◆ **EXCERPT TO READ**:
# Fly fishing for crappie?



## wolfman2172 (May 14, 2005)

I'm a big crappie fisherman but I've never used my fly rod to catch them. It would be a blast to tangle with a whole mess of crappie. Would streamer flies do the job or is there something better that would entice them to bite?


----------



## Live2Fish (Apr 7, 2004)

Best streamer pattern for me has been black over white or grey fish fuzz with a little red flash for "gills". Crappie jigs work too.


----------



## stonefly71 (Apr 14, 2004)

try a clouser minnow in white or yellow. check out the pan fish section on FAOL there are lots of patterns for crappy and bulegills and sunfish. Matt


----------



## weaz43 (Apr 17, 2004)

i dont really target crappie, but i have caught some on #10 white wooly buggers and prince nymphs


----------



## wolfman2172 (May 14, 2005)

Thanks guys! That'll get me started.


----------



## steelheader007 (Apr 8, 2004)

..they love to try and pass the fly through there gills if they cant spit it out fast enough, so use a larger hook with the clousers unless you plan on eating them! They wont do well if you c/r them !

Collected data
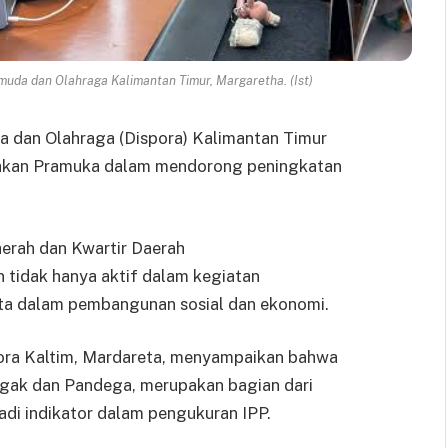
da dan Olahraga Kalimantan Timur, Margaretha. (Ist)
a dan Olahraga (Dispora) Kalimantan Timur
rakan Pramuka dalam mendorong peningkatan
aerah dan Kwartir Daerah
 tidak hanya aktif dalam kegiatan
yata dalam pembangunan sosial dan ekonomi.
ra Kaltim, Mardareta, menyampaikan bahwa
egak dan Pandega, merupakan bagian dari
di indikator dalam pengukuran IPP.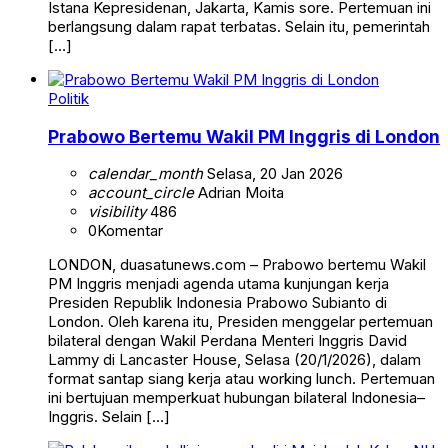
Istana Kepresidenan, Jakarta, Kamis sore. Pertemuan ini
berlangsung dalam rapat terbatas. Selain itu, pemerintah
[…]
Politik
Prabowo Bertemu Wakil PM Inggris di London
calendar_month
Selasa, 20 Jan 2026
account_circle
Adrian Moita
visibility
486
0
Komentar
LONDON, duasatunews.com – Prabowo bertemu Wakil
PM Inggris menjadi agenda utama kunjungan kerja
Presiden Republik Indonesia Prabowo Subianto di
London. Oleh karena itu, Presiden menggelar pertemuan
bilateral dengan Wakil Perdana Menteri Inggris David
Lammy di Lancaster House, Selasa (20/1/2026), dalam
format santap siang kerja atau working lunch. Pertemuan
ini bertujuan memperkuat hubungan bilateral Indonesia–
Inggris. Selain […]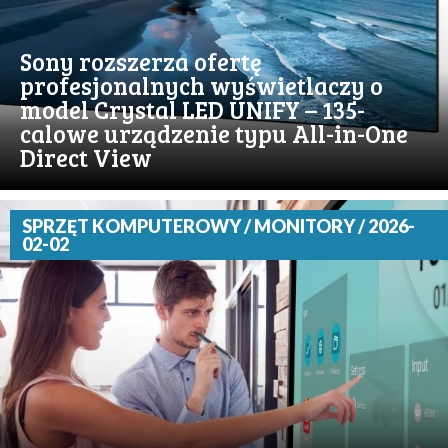
Sony rozszerza ofertę
profesjonalnych wyświetlaczy o
model Crystal LED UNIFY – 135-
calowe urządzenie typu All-in-One
Direct View
SPRZĘT KOMPUTEROWY / MONITORY / 2026-
02-02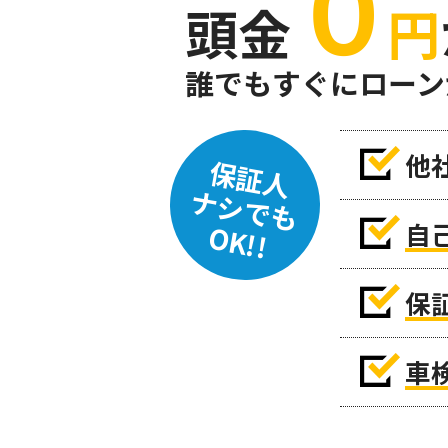
０
頭金
円
誰でもすぐにローン
他
保証人
ナシでも
自
OK!!
保
車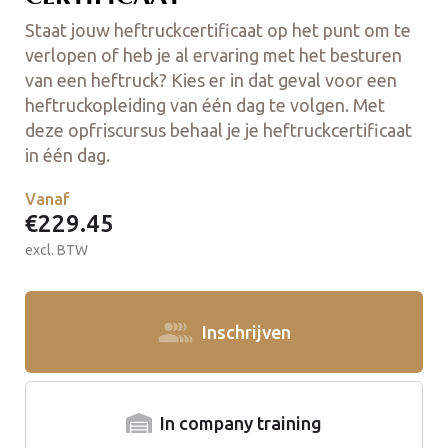
Staat jouw heftruckcertificaat op het punt om te
verlopen of heb je al ervaring met het besturen
van een heftruck? Kies er in dat geval voor een
heftruckopleiding van één dag te volgen. Met
deze opfriscursus behaal je je heftruckcertificaat
in één dag.
Vanaf
€229.45
excl. BTW
Inschrijven
In company training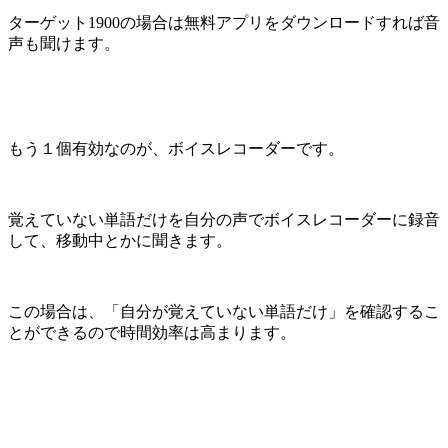
ターゲット1900の場合は無料アプリをダウンロードすれば音
声も聞けます。
もう１個有効なのが、ボイスレコーダーです。
覚えていない単語だけを自分の声でボイスレコーダーに録音
して、移動中とかに聞きます。
この場合は、「自分が覚えていない単語だけ」を確認するこ
とができるので時間効率は高まります。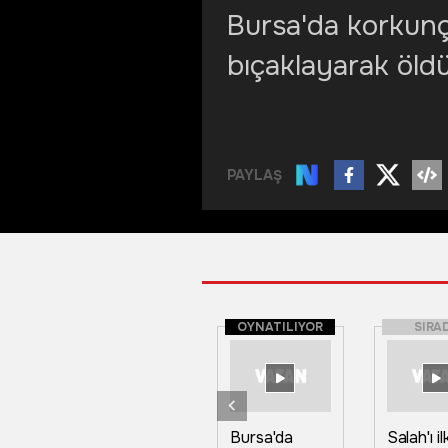
Bursa'da korkunç
bıçaklayarak öld
PAYLAŞ
OYNATILIYOR
SIRA
Bursa'da
Salah'ı i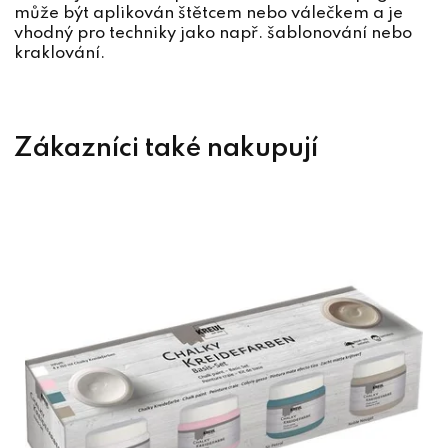
může být aplikován štětcem nebo válečkem a je
vhodný pro techniky jako např. šablonování nebo
kraklování.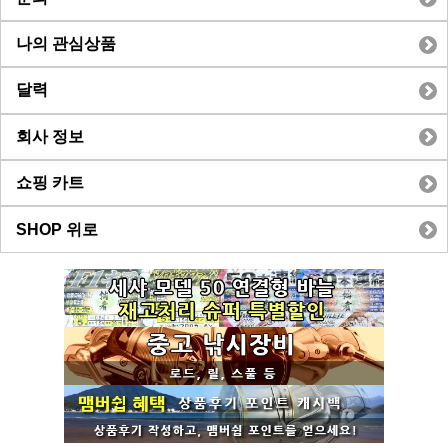
나의 관심상품
달력
회사 정보
쇼핑 카트
SHOP 위로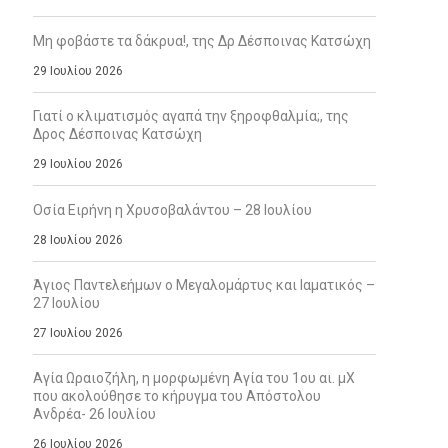
Μη φοβάστε τα δάκρυα!, της Δρ Δέσποινας Κατσώχη
29 Ιουλίου 2026
Γιατί ο κλιματισμός αγαπά την ξηροφθαλμία;, της
Δρος Δέσποινας Κατσώχη
29 Ιουλίου 2026
Οσία Ειρήνη η Χρυσοβαλάντου – 28 Ιουλίου
28 Ιουλίου 2026
Άγιος Παντελεήμων ο Μεγαλομάρτυς και Ιαματικός –
27 Ιουλίου
27 Ιουλίου 2026
Αγία Ωραιοζήλη, η μορφωμένη Αγία του 1ου αι. μΧ
που ακολούθησε το κήρυγμα του Απόστολου
Ανδρέα- 26 Ιουλίου
26 Ιουλίου 2026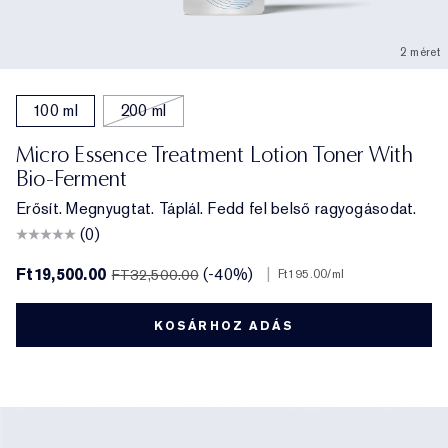
2 méret
100 ml
200 ml
Micro Essence Treatment Lotion Toner With
Bio-Ferment
Erősít. Megnyugtat. Táplál. Fedd fel belső ragyogásodat.
(0)
Ft19,500.00
(-40%)
|
FT32,500.00
Ft195.00
/ml
KOSÁRHOZ ADÁS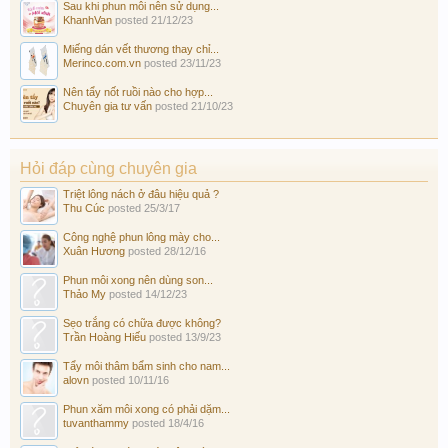
Sau khi phun môi nên sử dụng...
KhanhVan
posted
21/12/23
Miếng dán vết thương thay chỉ...
Merinco.com.vn
posted
23/11/23
Nên tẩy nốt ruồi nào cho hợp...
Chuyên gia tư vấn
posted
21/10/23
Hỏi đáp cùng chuyên gia
Triệt lông nách ở đâu hiệu quả ?
Thu Cúc
posted
25/3/17
Công nghệ phun lông mày cho...
Xuân Hương
posted
28/12/16
Phun môi xong nên dùng son...
Thảo My
posted
14/12/23
Sẹo trắng có chữa được không?
Trần Hoàng Hiếu
posted
13/9/23
Tẩy môi thâm bẩm sinh cho nam...
alovn
posted
10/11/16
Phun xăm môi xong có phải dặm...
tuvanthammy
posted
18/4/16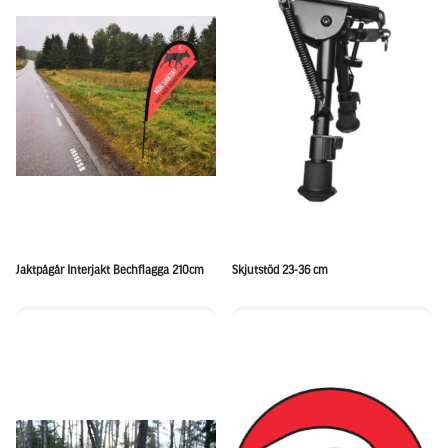
Jaktpågår Interjakt Bechflagga 210cm
Skjutstöd 23-36 cm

◆ **BRIEF**:
In the crappie fly-fishing thread, what colors does stonefly71 suggest for a clouser minnow? Please answer briefly.

◆ **EXERCISE OUTPUT**:
White or yellow.